For my real code, and my sample that @chrisseaton reproduced above, the change to the pool initialisation worked perfectly. Memory doesn't go above 2.1% on my 16G machine so I've pushed the queue size up to 90 times and still only at 2.3% max.
An example with actors, which also has configurable parallelism, does not require to manage pool directly.
require 'concurrent-edge'
def work(i)
sleep rand(0.01)
puts "(#{i})"
i * 2
end
parallelism = 10
all_inputs = Array.new(100) { |i| i }
class Worker < Concurrent::Actor::Context
def on_message(i)
work i
end
def default_executor
Concurrent.global_io_executor
end
end #
POOL = Concurrent::Actor::Utils::Pool.spawn('pool', parallelism) do |index|
Worker.spawn(name: "worker-#{index}")
end
# zip all futures into one
all_done = Concurrent.zip(*all_inputs.map do |i|
# ask the pool, returns future
POOL.ask i
end)
# block the main thread here until all is done
p all_done.value! # => [0, 2, 4, 6, 8, ... , 198]
@pitr-ch the problem here is that creating a closure (whether that's for a pool for a future) for every single work item just takes up too much memory.
I would assume that lumping together all the responses to the futures could also take up a large chunk of memory.
On 11 January 2016 at 11:08, Chris Seaton [email protected] wrote:
@pitr-ch https://github.com/pitr-ch the problem here is that creating a closure (whether that's for a pool for a future) for every single work item just takes up too much memory.
— Reply to this email directly or view it on GitHub https://github.com/ruby-concurrency/concurrent-ruby/issues/493#issuecomment-170510292 .
If it helps anyone, this is an approximation to the code I'm working on:
https://gist.github.com/digininja/d68f3c272778ec9a3299
I expect the word list to be around a million words and the individual tasks to be fairly quick and lightweight.
Ah, then Channels would work (cc @jdantonio) since they have back-pressure, a reading thread would become blocked if it would be sending jobs too fast to a job-handling-channel (which should have limited size).

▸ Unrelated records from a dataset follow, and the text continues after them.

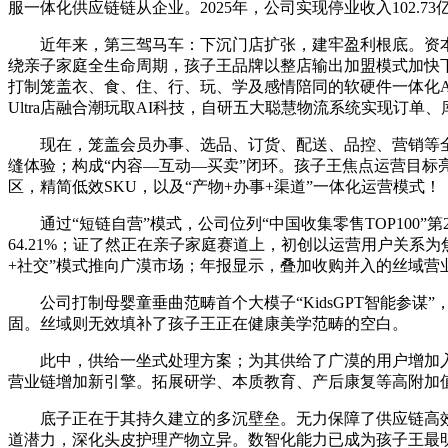
服一体化供应链链从企业。2025年，公司实现停业收入102.
近年来，第三驾马车：下沉门店扩张，建牢盈利根底。资本加快向
绕亲子家庭全生命周期，孩子王品牌以整店输出加盟模式加快
打制笼盖衣、食、住、行、玩、学及感情陪同的软硬件一体化
Ultra店融合潮玩取AI科技，自研五大聪慧物流系统实现
现在，笼盖会员办事、选品、订货、配送、品控、营销等全营
缝体验；构成“内容—互动—买卖”闭环。孩子王焦点运营目标
区，精简低效SKU，以及“产物+办事+渠道”一体化运营模式！
通过“短链自营”模式，公司位列“中国收集零售TOP100”第
64.21%；证了然正在亲子家庭赛道上，初创以运营用户关系
+社交”模式推向广漠市场；年报显示，叠加收购并入的丝域营
公司打制母婴童垂曲范畴首个大模子“KidsGPT智能参谋”，
固。丝域则无效填补了孩子王正在健康美学范畴的空白。
此中，供给一坐式处理方案；为其供给了广漠的用户增加入口，
营业链增加新引擎。拓展研学、本质教育、产后康复等高附加
底子正在于其持久建立的多沉壁垒。无力保障了供应链高效运
道潜力，深化头皮护理产物立异。数智化能力已成为孩子王最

Actors would also work but there would have to be a bounded message box implemented. This use-case definitely points at some holes we have in our APIs. Thanks @digininja.

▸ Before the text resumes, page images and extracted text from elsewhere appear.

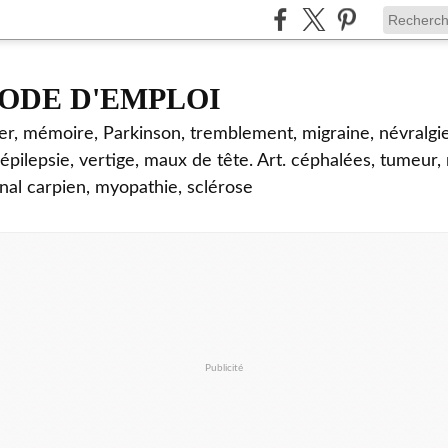
ODE D'EMPLOI
mer, mémoire, Parkinson, tremblement, migraine, névralgie
 épilepsie, vertige, maux de tête. Art. céphalées, tumeur,
nal carpien, myopathie, sclérose
Publicité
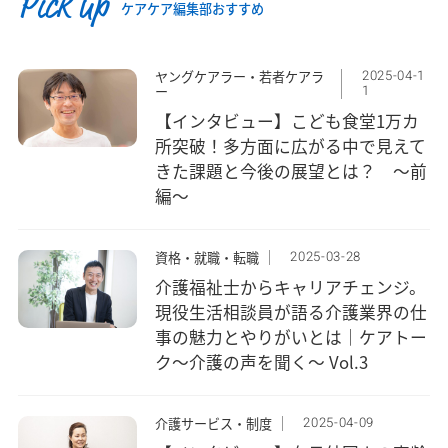
Pick up
ケアケア編集部おすすめ
2025-04-1
ヤングケアラー・若者ケアラ
1
ー
【インタビュー】こども食堂1万カ
所突破！多方面に広がる中で見えて
きた課題と今後の展望とは？ ～前
編～
2025-03-28
資格・就職・転職
介護福祉士からキャリアチェンジ。
現役生活相談員が語る介護業界の仕
事の魅力とやりがいとは｜ケアトー
ク〜介護の声を聞く〜 Vol.3
2025-04-09
介護サービス・制度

Excellent feedback and suggestions. Thank you everyone!
very good idea IMO, would be pleased to have a peach
like method with ruby concurrent.
peach
gem is unmaintained btw. As I would like to stick with ruby-concurrent and not add another dependency, I wrote a simple peach
implementation based on fixed thread pool:
module Enumerable
def peach threads = nil
pool = Concurrent::FixedThreadPool.new threads || (ENV['THREADS'] || '1').to_i
each do |item|
pool.post do
begin
yield item
rescue => e
puts "EXCEPTION: #{e.inspect}"
puts e.backtrace
end
end
end
pool.shutdown
pool.wait_for_termination
end
end
Having ThreadPoolExecutor block/wait fallback policy would also help with the issue.